Eventually, however, Beijing hopes they will provide the foundation of a truly first-world economy, one that can compete with the US and other advanced nations for the world’s most lucrative markets. By effectively pricing these products out of the US, according to the FT, the Trump administration aims to kill future competition in its larval state.
This is the kind of hard ball China understands. It is the reason we believe it will blink, at least in this round of what has been a long-running war of industrial espionage that will only intensify over time. Some of us are old enough to remember when Japan was poised to become the world’s economic Leviathan only to watch it slide into a multi-generational malaise.
China shows no sign of such a recessional; as it happens, some of China’s world-beating technology is employed under US brands or co-development agreements with American companies. That’s why iPhones were exempt from the most recent round of tariffs, for example.
Living and working abroad I was often asked by foreign economists how even a rich country like the US could afford to offer their trading partners such generous terms even as they assumed much of the world’s security burden in costly military alliances.

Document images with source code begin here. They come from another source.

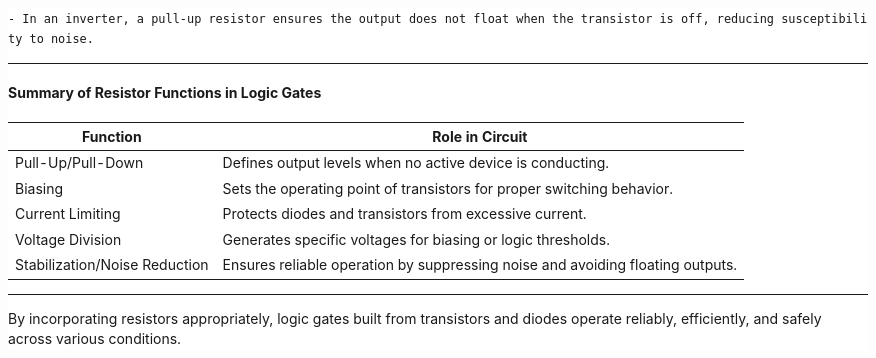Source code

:     - In an inverter, a pull-up resistor ensures the output does not float when the transistor is off, reducing susceptibility to noise.

---
#### **Summary of Resistor Functions in Logic Gates**

| **Function**                  | **Role in Circuit**                                                            |
| ----------------------------- | ------------------------------------------------------------------------------ |
| Pull-Up/Pull-Down             | Defines output levels when no active device is conducting.                     |
| Biasing                       | Sets the operating point of transistors for proper switching behavior.         |
| Current Limiting              | Protects diodes and transistors from excessive current.                        |
| Voltage Division              | Generates specific voltages for biasing or logic thresholds.                   |
| Stabilization/Noise Reduction | Ensures reliable operation by suppressing noise and avoiding floating outputs. |

---
By incorporating resistors appropriately, logic gates built from transistors and diodes operate reliably, efficiently, and safely across various conditions.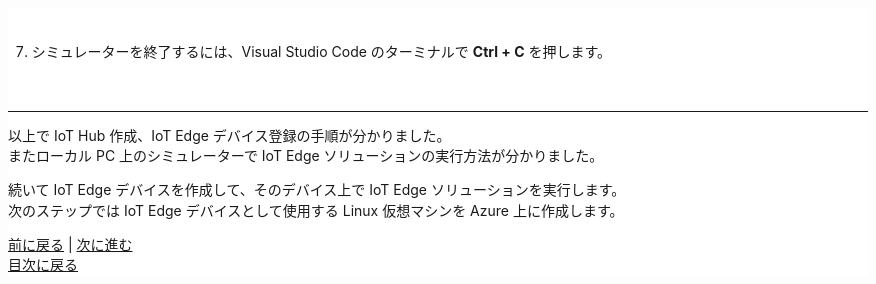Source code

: <br />

7. シミュレーターを終了するには、Visual Studio Code のターミナルで **Ctrl + C** を押します。

<br />

---

以上で IoT Hub 作成、IoT Edge デバイス登録の手順が分かりました。  
またローカル PC 上のシミュレーターで IoT Edge ソリューションの実行方法が分かりました。

 続いて IoT Edge デバイスを作成して、そのデバイス上で IoT Edge ソリューションを実行します。  
 次のステップでは IoT Edge デバイスとして使用する Linux 仮想マシンを Azure 上に作成します。

[前に戻る](./06_upload_to_acr.md) | [次に進む](./08_prepare_edgedevice.md)  
[目次に戻る](./README.md)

Not that they were complaining, of course. My hosts were positively gleeful over American largesse on their behalf.
It is time for Washington to put its economic and military might to use for the good of Americans in general and American laborers in particular. But it needs to hurry. As Promontory argued recently, American centrality and its verities are giving way to regional challengers, and not just in fast-growing Asia. At the present rate, someday soon a US President will deliver his terms for reciprocal trade relations only to find no one across the table.